My Mother’s Family — Part 15

The First World War broke out early in august 1914. My grandfather was 54 years old and therefore he was not drafted into the Austrian army..His economical situation was good but as the war went on it worsened as did the situation of all the Jews in the country at that time. Turkey declared neutrality but it did not last long. About five weeks after the war started, on September 8, 1914 Turkey declared the annulment of all the capitulations without exception. Germany protested most strongly, for only several months earlier it made a great friendly gesture and gave Turkey a present of two warships: The “Breslau” and “Goaben” but to no avail. Turkey felt itself high and mighty due to this important addition to the small Turkish Navy and started attacking Russian ships and Russian harbors in the Black Sea. Finally Russia, Britain and France (the Allied States) declared war on Turkey towards the end of 1914.

_TASK 1_: Copy out the passage on the outbreak of the First World War in full, keeping every word and mark unchanged.

_PROVIDED RECORDS_:
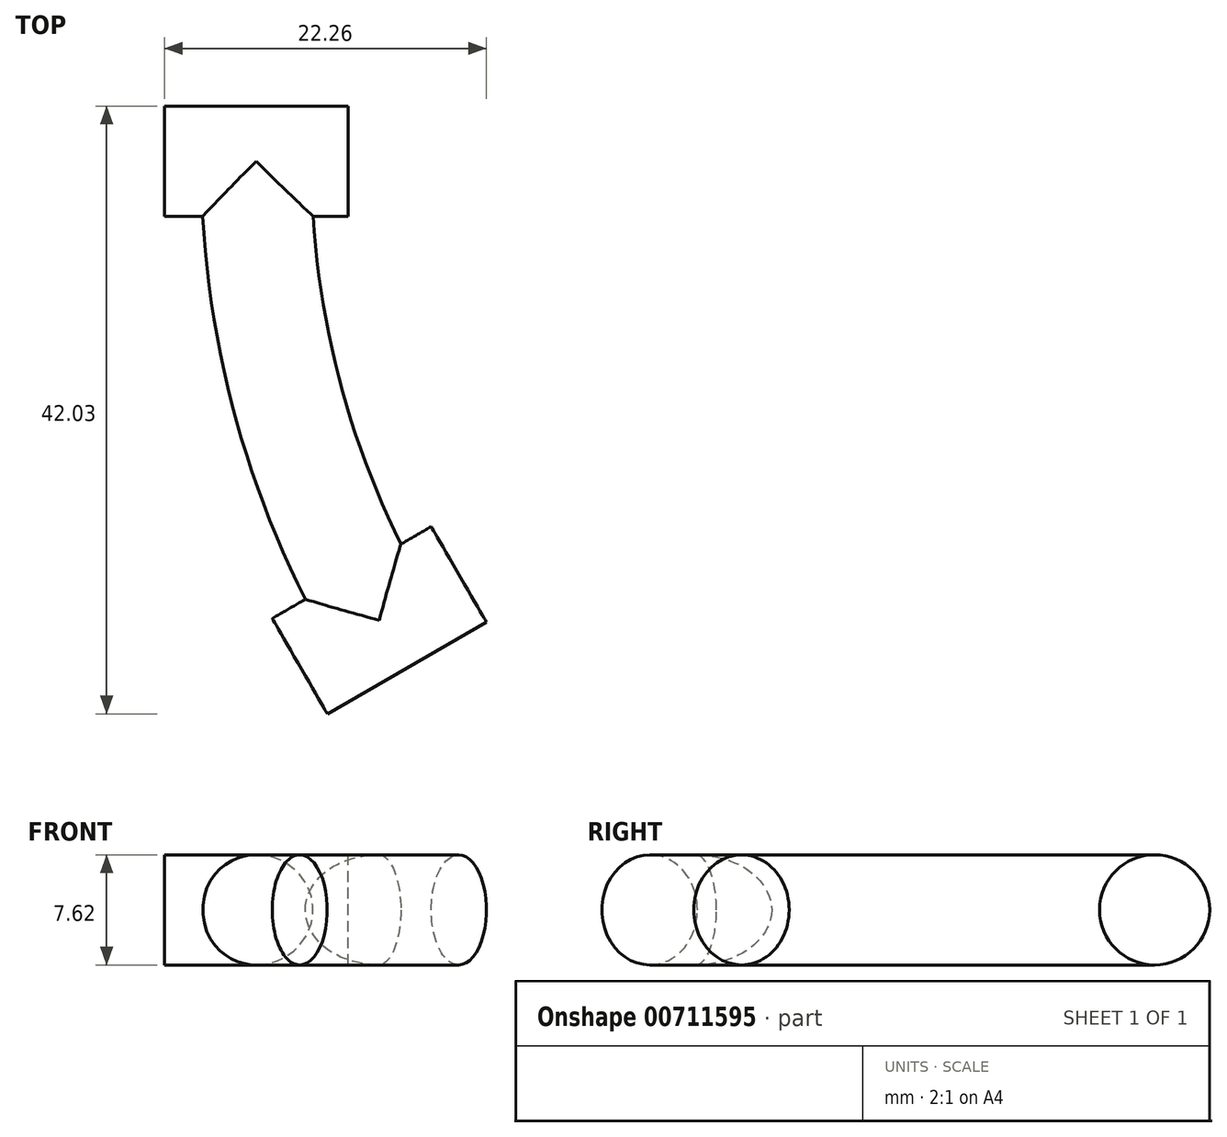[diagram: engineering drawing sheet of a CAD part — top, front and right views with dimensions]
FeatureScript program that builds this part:
annotation { "Feature Type Name" : "Feature", "Feature Type Description" : "" }
export const myFeature = defineFeature(function(context is Context, id is Id, definition is map)
    precondition{}
    {
        {
            var Q0;
            Q0=qCreatedBy(makeId("Front.planeOp"),FACE);
            var sketch = newSketch(context, id + "F0", { "sketchPlane" : qUnion([Q0])});
            skCircle(sketch, "E0", {"center": v(12.7, 0) * mm, "radius": 3.81 * mm});
            skSolve(sketch);
        }
        {
            var Q0;
            Q0=qCreatedBy(makeId("Top.planeOp"),FACE);
            var sketch = newSketch(context, id + "F1", { "sketchPlane" : qUnion([Q0])});
            skArc(sketch, "E1", {"start": v(0, 0) * mm, "mid": v(2.6, -19.72) * mm, "end": v(10.2, -38.1) * mm});
            skLineSegment(sketch, "E2", {"start": v(10.2, -38.1) * mm, "end": v(76.2, 0) * mm, "construction": true});
            skSolve(sketch);
        }
        {
            var Q0;
            Q0=qSketchRegion(id+"F0",true);
            var Q1;
            Q1=qConstructionFilter(qBodyType(qCreatedBy(id+"F1",EDGE),BodyType.WIRE),ConstructionObject.NO);
            sweep(context, id + "F2", {"profiles" : qUnion([Q0]), "path" : qUnion([Q1])});
        }
        {
            var Q0;
            Q0=qCreatedBy(makeId("Right.planeOp"),FACE);
            cPlane(context, id + "F3", {"entities" : qUnion([Q0]), "cplaneType" : CPlaneType.OFFSET, "offset" : 12.7 * mm, "width" : 152.4 * mm, "height" : 152.4 * mm});
        }
        {
            var Q0;
            Q0=qCreatedBy(id+"F3.planeOp",FACE);
            var sketch = newSketch(context, id + "F4", { "sketchPlane" : qUnion([Q0])});
            skCircle(sketch, "E3", {"center": v(0, 0) * mm, "radius": 3.81 * mm});
            skSolve(sketch);
        }
        {
            var Q0;
            Q0=makeQuery(id+"F4.imprint","IMPRINT",FACE,{"disambiguationData":[TD([[makeQuery(id+"F4.imprint","IMPRINT",EDGE,{"derivedFrom":sQuery(id+"F4.wireOp",EDGE,"E3")}),1.0]])]});
            var Q1;
            Q1=sQuery(id+"F4.wireOp",EDGE,"E3");
            extrude(context, id + "F5", {"entities" : qUnion([Q0]), "operationType" : NewBodyOperationType.ADD, "surfaceEntities" : qUnion([Q1]), "endBound" : BoundingType.SYMMETRIC, "depth" : 12.7 * mm, "offsetDistance" : 25.4 * mm});
        }
        {
            var Q0;
            Q0=makeQuery(id+"F2.opSweep","CAP_FACE",FACE,{"disambiguationData":[OSD([sQuery(id+"F0.wireOp",EDGE,"E0"),sQuery(id+"F1.wireOp",VERTEX,"E1.end")])],"isStart":false});
            var sketch = newSketch(context, id + "F6", { "sketchPlane" : qUnion([Q0])});
            skLineSegment(sketch, "E4", {"start": v(2.5, 3.81) * mm, "end": v(2.5, -3.81) * mm});
            skSolve(sketch);
        }
        {
            var Q0;
            Q0=sQuery(id+"F6.wireOp",EDGE,"E4");
            var Q1;
            {var subQ0=sQuery(id+"F6.wireOp",EDGE,"E4");Q1=makeQuery(id+"F6.imprint","IMPRINT",FACE,{"disambiguationData":[TD([[makeQuery(id+"F6.imprint","IMPRINT",EDGE,{"derivedFrom":subQ0}),1.0]])]});}
            cPlane(context, id + "F7", {"entities" : qUnion([Q0, Q1]), "cplaneType" : CPlaneType.LINE_ANGLE, "offset" : 25.4 * mm, "angle" : 90 * degree, "width" : 152.4 * mm, "height" : 152.4 * mm});
        }
        {
            var Q0;
            Q0=qCreatedBy(id+"F7.planeOp",FACE);
            var sketch = newSketch(context, id + "F8", { "sketchPlane" : qUnion([Q0])});
            skCircle(sketch, "E5", {"center": v(-38.1, 0) * mm, "radius": 3.8 * mm});
            skSolve(sketch);
        }
        {
            var Q0;
            Q0=makeQuery(id+"F8.imprint","IMPRINT",FACE,{"disambiguationData":[TD([[makeQuery(id+"F8.imprint","IMPRINT",EDGE,{"derivedFrom":sQuery(id+"F8.wireOp",EDGE,"E5")}),1.0]])]});
            extrude(context, id + "F9", {"entities" : qUnion([Q0]), "operationType" : NewBodyOperationType.ADD, "endBound" : BoundingType.SYMMETRIC, "depth" : 12.7 * mm, "offsetDistance" : 25.4 * mm});
        }
    });
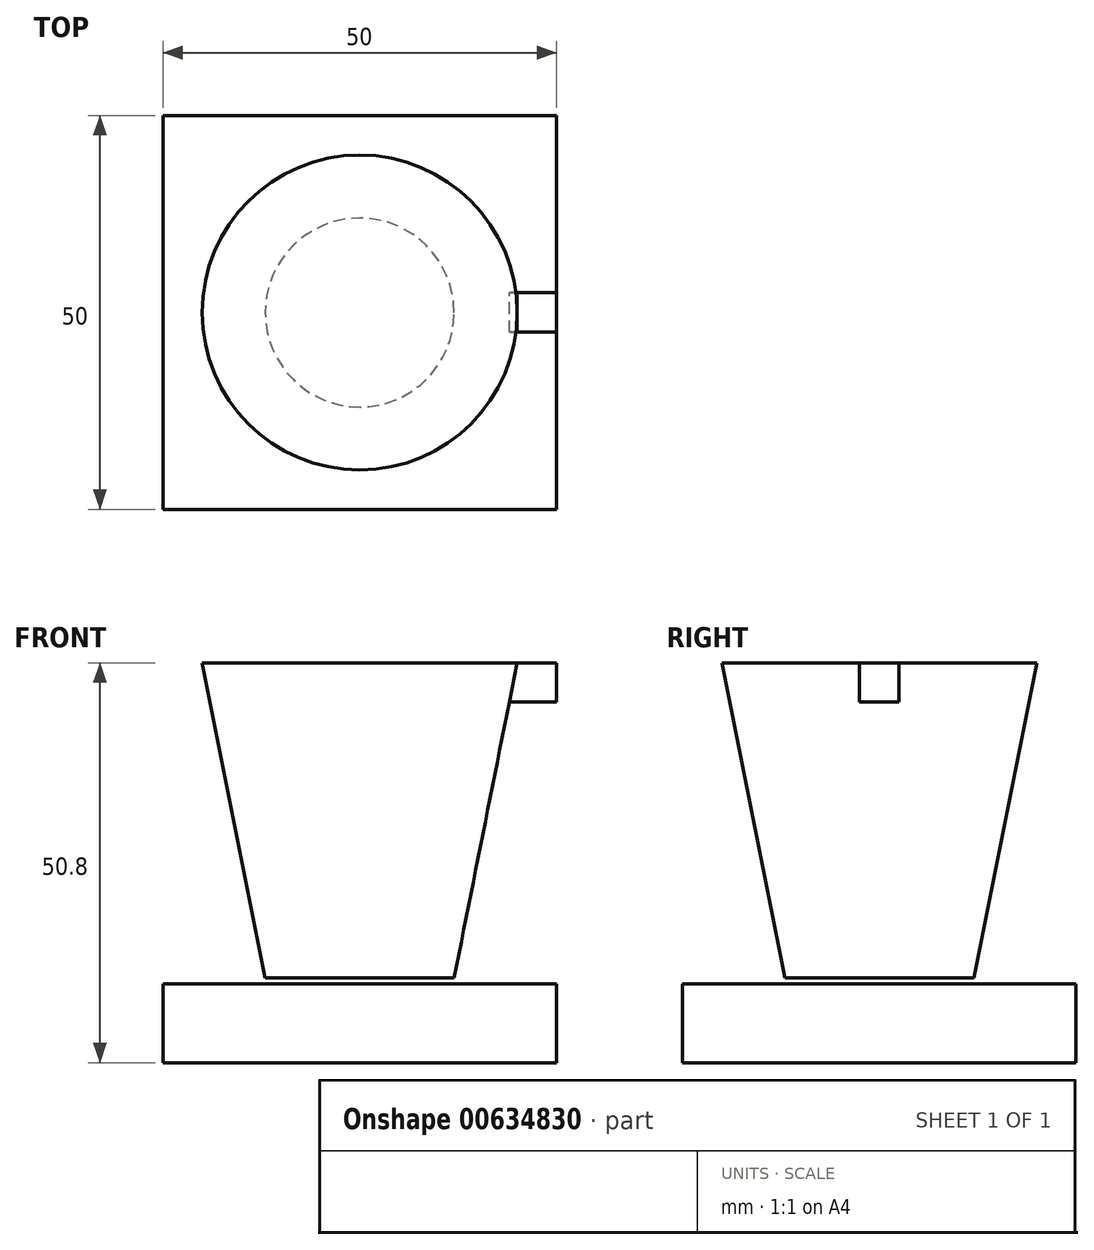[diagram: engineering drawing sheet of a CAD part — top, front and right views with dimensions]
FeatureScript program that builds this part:
annotation { "Feature Type Name" : "Feature", "Feature Type Description" : "" }
export const myFeature = defineFeature(function(context is Context, id is Id, definition is map)
    precondition{}
    {
        {
            var Q0;
            Q0=qCreatedBy(makeId("Front.planeOp"),FACE);
            var sketch = newSketch(context, id + "F0", { "sketchPlane" : qUnion([Q0])});
            skLineSegment(sketch, "E0.bottom", {"start": v(-25, 0) * mm, "end": v(25, 0) * mm});
            skLineSegment(sketch, "E0.top", {"start": v(-25, -10) * mm, "end": v(25, -10) * mm});
            skLineSegment(sketch, "E0.left", {"start": v(-25, 0) * mm, "end": v(-25, -10) * mm});
            skLineSegment(sketch, "E0.right", {"start": v(25, 0) * mm, "end": v(25, -10) * mm});
            skLineSegment(sketch, "E1", {"start": v(20, 40.8) * mm, "end": v(0, 40.8) * mm});
            skLineSegment(sketch, "E2", {"start": v(0, 40.8) * mm, "end": v(0, 0.8) * mm});
            skLineSegment(sketch, "E3.bottom", {"start": v(0, 40.8) * mm, "end": v(25, 40.8) * mm});
            skLineSegment(sketch, "E3.top", {"start": v(0, 35.8) * mm, "end": v(25, 35.8) * mm});
            skLineSegment(sketch, "E3.left", {"start": v(0, 40.8) * mm, "end": v(0, 35.8) * mm});
            skLineSegment(sketch, "E3.right", {"start": v(25, 40.8) * mm, "end": v(25, 35.8) * mm});
            skLineSegment(sketch, "E4.bottom", {"start": v(25, 35.8) * mm, "end": v(20, 35.8) * mm});
            skLineSegment(sketch, "E4.top", {"start": v(25, 0) * mm, "end": v(20, 0) * mm});
            skLineSegment(sketch, "E4.left", {"start": v(25, 35.8) * mm, "end": v(25, 0) * mm});
            skLineSegment(sketch, "E4.right", {"start": v(20, 35.8) * mm, "end": v(20, 0) * mm});
            skLineSegment(sketch, "E5", {"start": v(20, 40.8) * mm, "end": v(12, 0.8) * mm});
            skLineSegment(sketch, "E6", {"start": v(12, 0.8) * mm, "end": v(0, 0.8) * mm});
            skSolve(sketch);
        }
        {
            var Q0;
            Q0=makeQuery(id+"F0.imprint","IMPRINT",FACE,{"disambiguationData":[TD([[makeQuery(id+"F0.imprint","IMPRINT",EDGE,{"derivedFrom":sQuery(id+"F0.wireOp",EDGE,"E0.bottom")}),-1.0]])]});
            extrude(context, id + "F1", {"entities" : qUnion([Q0]), "endBound" : BoundingType.SYMMETRIC, "depth" : 50 * mm, "offsetDistance" : 25 * mm});
        }
        {
            var Q0;
            Q0=makeQuery(id+"F0.imprint","IMPRINT",FACE,{"disambiguationData":[TD([[makeQuery(id+"F0.imprint","IMPRINT",EDGE,{"derivedFrom":sQuery(id+"F0.wireOp",EDGE,"E4.bottom")}),1.0]])]});
            var Q1;
            {var subQ0=sQuery(id+"F0.wireOp",EDGE,"E3.right");Q1=makeQuery(id+"F0.imprint","IMPRINT",FACE,{"disambiguationData":[TD([[makeQuery(id+"F0.imprint","IMPRINT",EDGE,{"derivedFrom":subQ0}),-1.0]])]});}
            var Q2;
            {var subQ5=sQuery(id+"F0.wireOp",EDGE,"E3.left");Q2=makeQuery(id+"F0.imprint","IMPRINT",FACE,{"disambiguationData":[TD([[makeQuery(id+"F0.imprint","IMPRINT",EDGE,{"derivedFrom":subQ5}),1.0]])]});}
            extrude(context, id + "F2", {"entities" : qUnion([Q0, Q1, Q2]), "operationType" : NewBodyOperationType.ADD, "endBound" : BoundingType.SYMMETRIC, "depth" : 5 * mm, "offsetDistance" : 25 * mm});
        }
        {
            var Q0;
            {var subQ0=sQuery(id+"F0.wireOp",EDGE,"E2");Q0=makeQuery(id+"F0.imprint","IMPRINT",FACE,{"disambiguationData":[TD([[makeQuery(id+"F0.imprint","IMPRINT",EDGE,{"derivedFrom":subQ0}),1.0]])]});}
            var Q1;
            {var subQ5=sQuery(id+"F0.wireOp",EDGE,"E3.left");Q1=makeQuery(id+"F0.imprint","IMPRINT",FACE,{"disambiguationData":[TD([[makeQuery(id+"F0.imprint","IMPRINT",EDGE,{"derivedFrom":subQ5}),1.0]])]});}
            var Q2;
            Q2=sQuery(id+"F0.wireOp",EDGE,"E2");
            revolve(context, id + "F3", {"entities" : qUnion([Q0, Q1]), "axis" : qUnion([Q2]), "revolveType" : RevolveType.FULL});
        }
    });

_TASK 2_: How many lines of the entries contain the string "entities"? Reply with the number alone.

_EXERCISE OUTPUT 1_:
My Mother’s Family — Part 15

The First World War broke out early in august 1914. My grandfather was 54 years old and therefore he was not drafted into the Austrian army..His economical situation was good but as the war went on it worsened as did the situation of all the Jews in the country at that time. Turkey declared neutrality but it did not last long. About five weeks after the war started, on September 8, 1914 Turkey declared the annulment of all the capitulations without exception. Germany protested most strongly, for only several months earlier it made a great friendly gesture and gave Turkey a present of two warships: The “Breslau” and “Goaben” but to no avail. Turkey felt itself high and mighty due to this important addition to the small Turkish Navy and started attacking Russian ships and Russian harbors in the Black Sea. Finally Russia, Britain and France (the Allied States) declared war on Turkey towards the end of 1914.

_EXERCISE OUTPUT 2_: 7